Extract provided

243. Shortest Word Distance


Problem Description

In this problem, you are given an array of strings called wordsDict, which contains a list of words. You are also given two different strings word1 and word2 which you can be certain are present in wordsDict. Your task is to find the shortest distance between word1 and word2 within wordsDict. The distance between two words is the number of words between them in the list (or the absolute difference between their indices in wordsDict). You need to consider the case where there may be multiple occurrences of word1 and/or word2, and you should find the minimum distance among all possible pairs of word1 and word2.

Intuition

To find the shortest distance between two words in an array, a straightforward approach is to scan through the array while keeping track of the positions of the two words. Here's the thinking process leading to the solution:

  • Initialize two index pointers, i and j, to -1, to represent the most recent positions of word1 and word2, respectively.

Given data
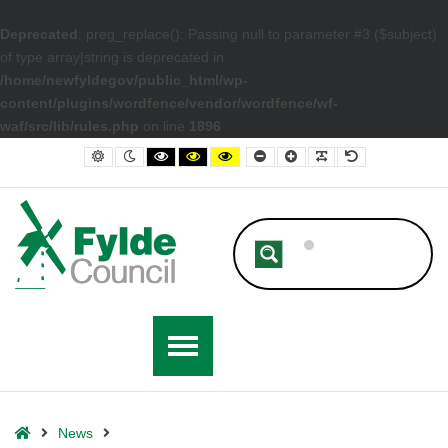
Deprecated
: preg_replace(): Passing null to parameter #3 ($subject)
of type array|string is deprecated in
/home/newfyldegov/public_html/wp-
content/plugins/wordfence/vendor/wordfence/wf-
waf/src/lib/rules.php
on line
1896
– Kirkham high street to be designated Heritage Action Zone with mult
Default contrast
Night contrast
Black and White contrast
Black and Yellow contrast
Yellow and Black contrast
Smaller Font
Larger Font
Readable Font
Default Font
Home
News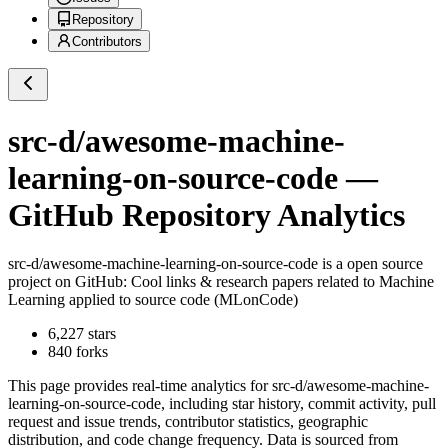
Repository
Contributors
src-d/awesome-machine-
learning-on-source-code
—
GitHub Repository Analytics
src-d/awesome-machine-learning-on-source-code
is a
open source
project on GitHub
: Cool links & research papers related to Machine
Learning applied to source code (MLonCode)
6,227
stars
840
forks
This page provides real-time analytics for
src-d/awesome-machine-
learning-on-source-code
, including star history, commit activity, pull
request and issue trends, contributor statistics, geographic
distribution, and code change frequency. Data is sourced from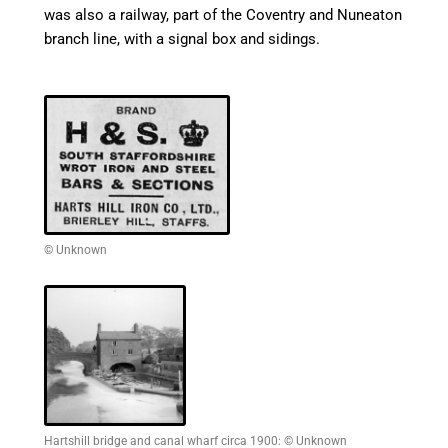
was also a railway, part of the Coventry and
Nuneaton
branch line, with a signal box and sidings.
© Unknown
Hartshill bridge and canal wharf circa 1900: © Unknown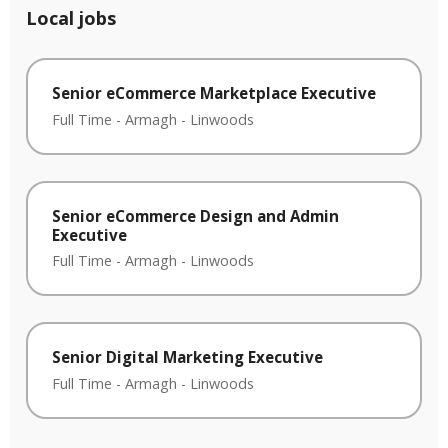
Local jobs
Senior eCommerce Marketplace Executive
Full Time
-
Armagh
-
Linwoods
Senior eCommerce Design and Admin
Executive
Full Time
-
Armagh
-
Linwoods
Senior Digital Marketing Executive
Full Time
-
Armagh
-
Linwoods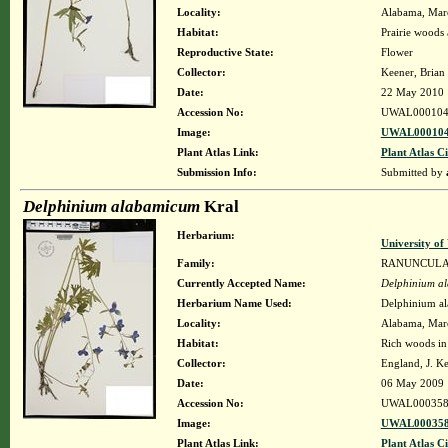
Locality:
Alabama, Maren
Habitat:
Prairie woods 
Reproductive State:
Flower
Collector:
Keener, Brian
Date:
22 May 2010
Accession No:
UWAL000104
Image:
UWAL000104
Plant Atlas Link:
Plant Atlas Ci
Submission Info:
Submitted by
Delphinium alabamicum
Kral
Herbarium:
University o
Family:
RANUNCUL
Currently Accepted Name:
Delphinium a
Herbarium Name Used:
Delphinium a
Locality:
Alabama, Maren
Habitat:
Rich woods in 
Collector:
England, J. K
Date:
06 May 2009
Accession No:
UWAL000358
Image:
UWAL000358
Plant Atlas Link:
Plant Atlas Ci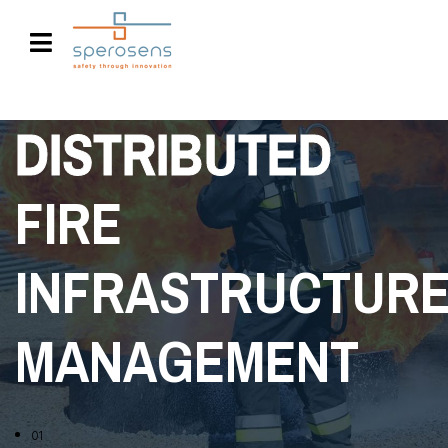
DISTRIBUTED
FIRE
INFRASTRUCTUR
MANAGEMENT
01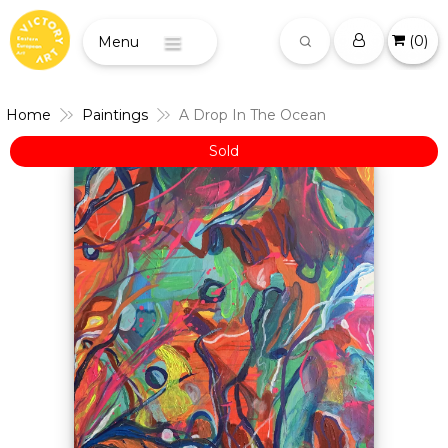
(
0
)
Menu
Home
Paintings
A Drop In The Ocean
Sold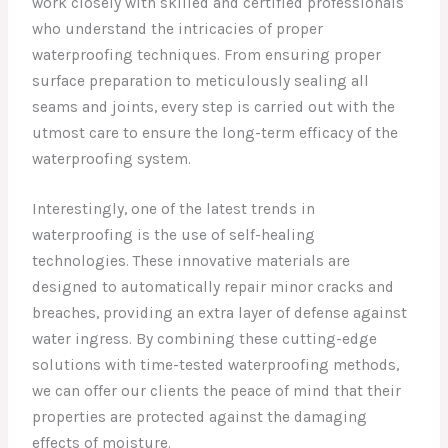
work closely with skilled and certified professionals
who understand the intricacies of proper
waterproofing techniques. From ensuring proper
surface preparation to meticulously sealing all
seams and joints, every step is carried out with the
utmost care to ensure the long-term efficacy of the
waterproofing system.
Interestingly, one of the latest trends in
waterproofing is the use of self-healing
technologies. These innovative materials are
designed to automatically repair minor cracks and
breaches, providing an extra layer of defense against
water ingress. By combining these cutting-edge
solutions with time-tested waterproofing methods,
we can offer our clients the peace of mind that their
properties are protected against the damaging
effects of moisture.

Explore the material
**1.** Answer these questions using the text on the Shortest Word Distance problem.
(a) What is the name of the array of strings that holds the list of words?
(b) The distance between two words is given as the absolute difference between what?
(c) To what value are the index pointers i and j first set?
**2.** Extend the Shortest Word Distance text from the point where it stops.

Responses by item number
**1.**
(a) wordsDict
(b) Their indices in wordsDict
(c) -1

**2.**
  • Initialize ans (answer) to infinity to keep track of the current minimum distance. inf in the code stands for infinity, representing an initially large distance.
  • Iterate through wordsDict using a loop, keeping track of the index k and the current word w.
  • If w matches word1, update the position i to the current index k.
  • If w matches word2, update the position j to the current index k.
  • After each word match, if both i and j have been updated from their initial value of -1 (meaning both word1 and word2 have been found at least once), calculate the current distance between word1 and word2 using abs(i - j).
  • Update ans with the smallest of its current value and the new distance just calculated.
  • After completing the loop, return ans.

By keeping track of the latest occurrences of the two words, we can efficiently calculate the distances between new occurrences and existing ones, ensuring we always have the shortest distance discovered during the iteration.

Solution Approach

The solution uses a one-pass algorithm to find the shortest distance between two words in an array. Here's how it's implemented:

  1. Initialize indices and answer variable:

    • Two index variables i and j are initialized to -1, which will keep track of the most recent positions of word1 and word2, respectively.
    • The variable ans is initialized to inf (infinity), which will be used to keep the smallest distance encountered.
  2. Iterate over array: The code uses a loop to iterate through each element of wordsDict with enumeration, which provides both index k and value w for every iteration.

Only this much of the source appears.